Let's compare to the "Windows way" and what it would take at a minimum to accomplish this:
- Find a database of choice
- Go to website, find correct version of database
- Download database
- Install database software
- Create database manually
- Secure database
- Manually remove anonymous database users, test databases, etc.
- Create database user
- Set database user permissions
- Go to a website to find PHP
- Download PHP, must be sure to get right version
- Install PHP
- Go to a website and find PearDB
- Download PearDB
- Install PearDB
- Find list of PHP and PearDB modules that are needed
- Install needed modules (this is a step of unknown complexity.)
- Go to a website and find GIT
- Download GIT
- Install GIT
- Go to a website and find appropriate web server (or use IIS)
- Download and install webserver or add IIS role
- Configure webserver for the desired directory
- Create application directory
- Go into directory
- GIT Clone the Snipe-IT application into directory this is the first Snipe specific step
- Open Notepad and manually edit config file for time zone
- Open Notepad and manually edit database details with those you stored previously
- Start web server
- Start database
- Run Snipe-IT configuration utility from the command line (CMD or PS)

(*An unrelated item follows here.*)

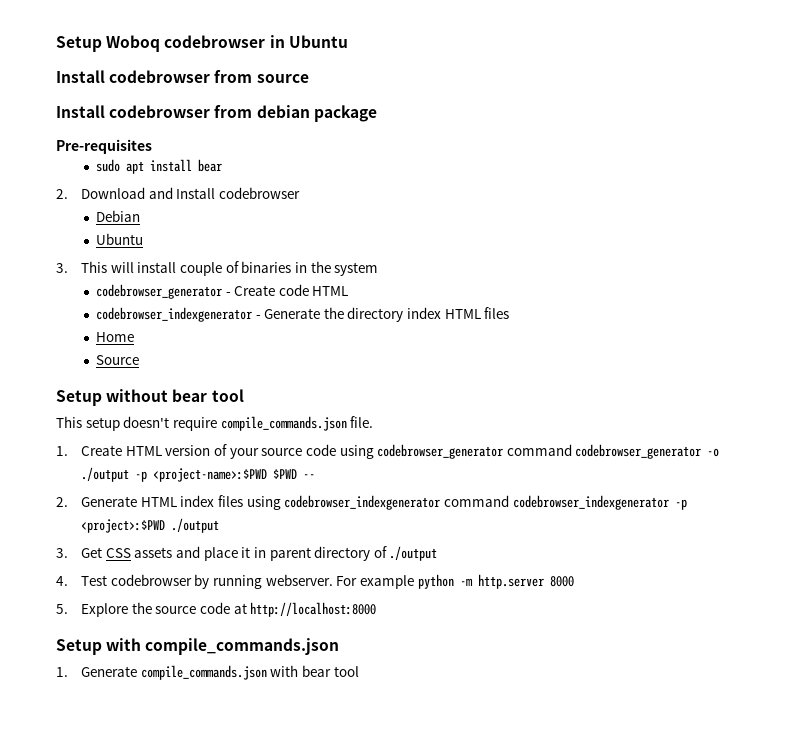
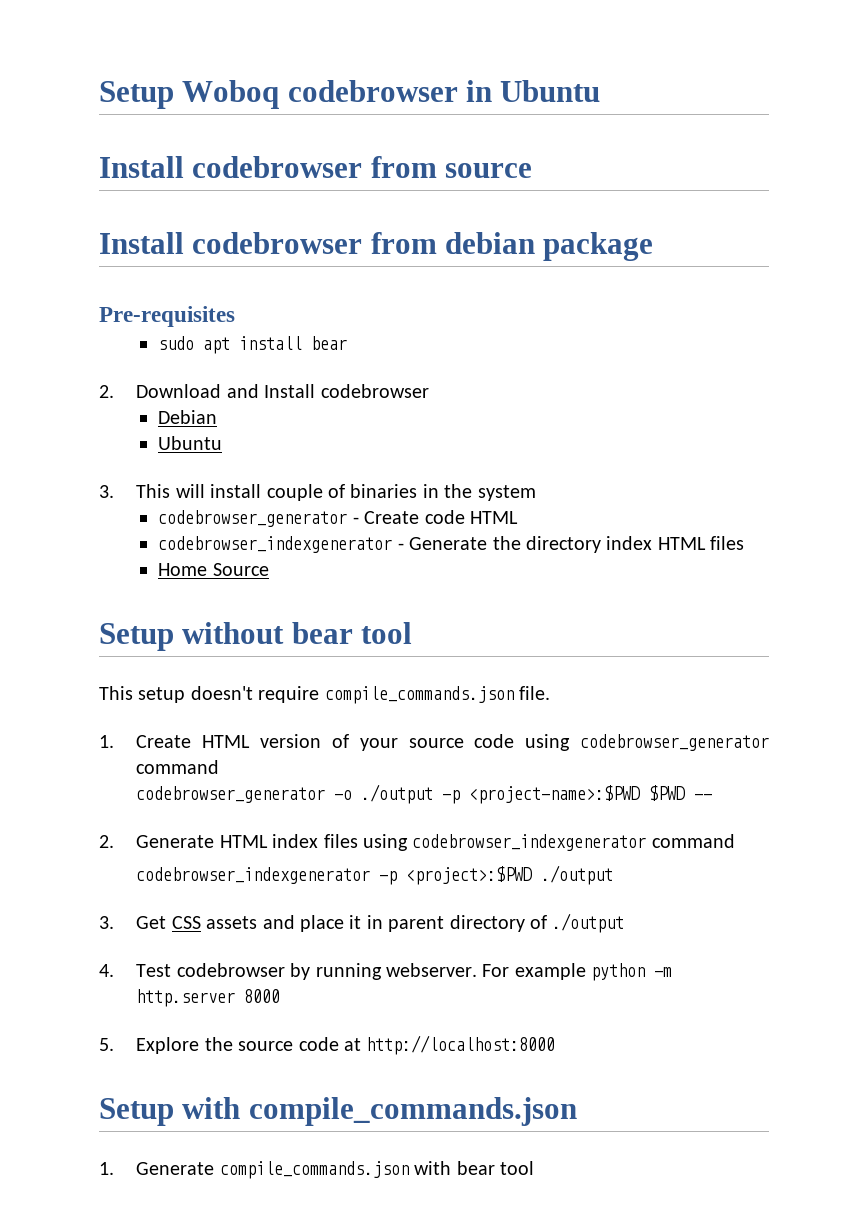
(134, 337) // -> (208, 569) none
(572, 450) none -> (220, 767) //
(509, 501) none -> (735, 841) //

At this point we assume that the installation would work. As Linux handled all dependencies under the hood we don't know for sure that we got them all here and we are just assuming that this process would work. It is just known that these steps are the bare minimum to do this the Windows way. Some of these steps sound simple like "install database" but might be complex and time consuming on their own. And getting correctly matching application server, application platform, modules, extensions and databases with their libraries all correct may be simple or complex and getting the right downloads from websites could be difficult potentially.
I think that it is often overlooked that "hard" Linux installs often involve doing a huge amount of work that in Windows is views as an unrelated task (downloading and installing the platform, database, etc.) With an install like this, that one line Linux install gets not only the application but the entire stack on which it runs and even sets it up for a working, default install.